"Yes, but it is difficult always to obtain such justice. For instance, this young fellow seems to have spent over a year in prison for nothing."
"'For nothing'? Why, did he not entice his father into the hut, and then shut the door upon him, and throw a coat over his head? He has said so himself. 'For nothing,' indeed!"
Upon this the rapid stream of sobbed, disconnected words, which I had heard before from some speaker poured forth anew.
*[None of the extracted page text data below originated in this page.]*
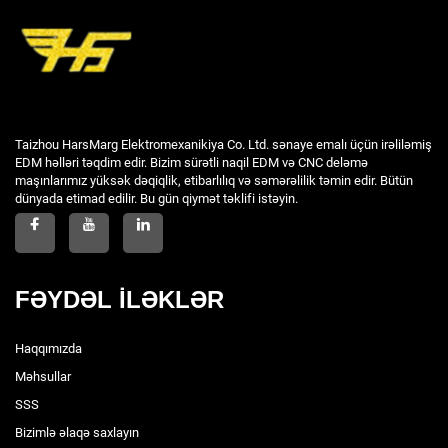
Taizhou HarsMarg Elektromexanikiya Co. Ltd. sənaye emalı üçün irəliləmiş
EDM həlləri təqdim edir. Bizim sürətli naqil EDM və CNC deləmə
maşınlarımız yüksək dəqiqlik, etibarlılıq və səmərəlilik təmin edir. Bütün
dünyada etimad edilir. Bu gün qiymət təklifi istəyin.
FƏYDƏL İLƏKLƏR
Haqqımızda
Məhsullar
SSS
Bizimlə əlaqə saxlayın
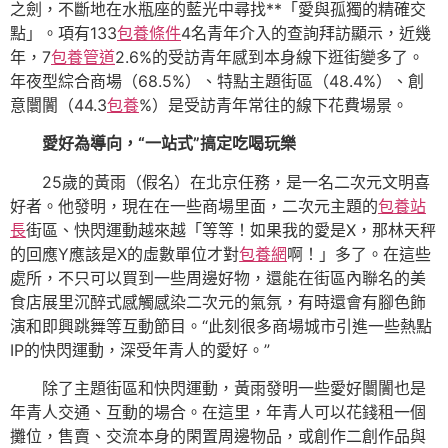
之劍，不斷地在水瓶座的藍光中尋找**「愛與孤獨的精確交
點」。項有133
包養條件
4名青年介入的查詢拜訪顯示，近幾
年，7
包養管道
2.6%的受訪青年感到本身線下逛街變多了。
年夜型綜合商場（68.5%）、特點主題街區（48.4%）、創
意闤闠（44.3
包養
%）是受訪青年常往的線下花費場景。
愛好為導向，“一站式”搞定吃喝玩樂
25歲的黃雨（假名）在北京任務，是一名二次元文明喜
好者。他發明，現在在一些商場里面，二次元主題的
包養站
長
街區、快閃運動越來越「等等！如果我的愛是X，那林天秤
的回應Y應該是X的虛數單位才對
包養網
啊！」多了。在這些
處所，不只可以買到一些周邊好物，還能在街區內聯名的美
食店展里沉醉式感觸感染二次元的氣氛，有時還會有腳色飾
演和即興跳舞等互動節目。“此刻很多商場城市引進一些熱點
IP的快閃運動，深受年青人的愛好。”
除了主題街區和快閃運動，黃雨發明一些愛好闤闠也是
年青人交通、互動的場合。在這里，年青人可以花錢租一個
攤位，售賣、交流本身的閑置周邊物品，或創作二創作品與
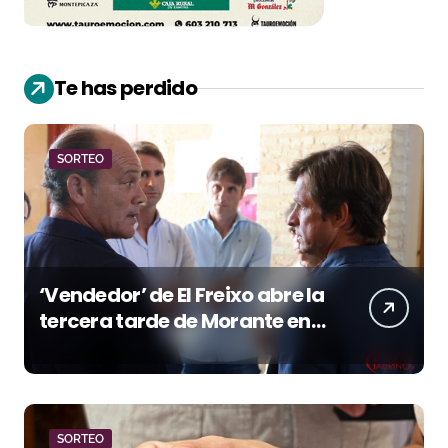
Te has perdido
SORTEO
‘Vendedor’ de El Freixo abre la
tercera tarde de Morante en
la temporada portuense
SORTEO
Somehow, I guessed that it came from the man in the dirty boots, as once more he recounted the story of the murder.
"I do not wish to justify myself," he said. "I say merely that, inasmuch as I was promised a reprieve at the trial, I told everything, and was therefore allowed to go free, while my uncle and my brother were sentenced to penal servitude."
"But you KNEW that they had agreed to kill him?"
"Well, it is my idea that at first they intended only to give him a good fright. Never did my father recognise me as his son—always he called me a Jesuit."
The gruffer of the two voices pulled up the speaker.
"To think," it said, "that you can actually talk about it all!"
"Why shouldn't I? My father brought tears to the eyes of many an innocent person."
"A fig for people's tears! If our causes of tears were one and all to be murdered, what would the state of things become? Shed tears, but never blood; for blood is not yours to shed. And even if you should believe your own blood to be your own, know that it is not so, that your blood does not belong to you, but to Someone Else."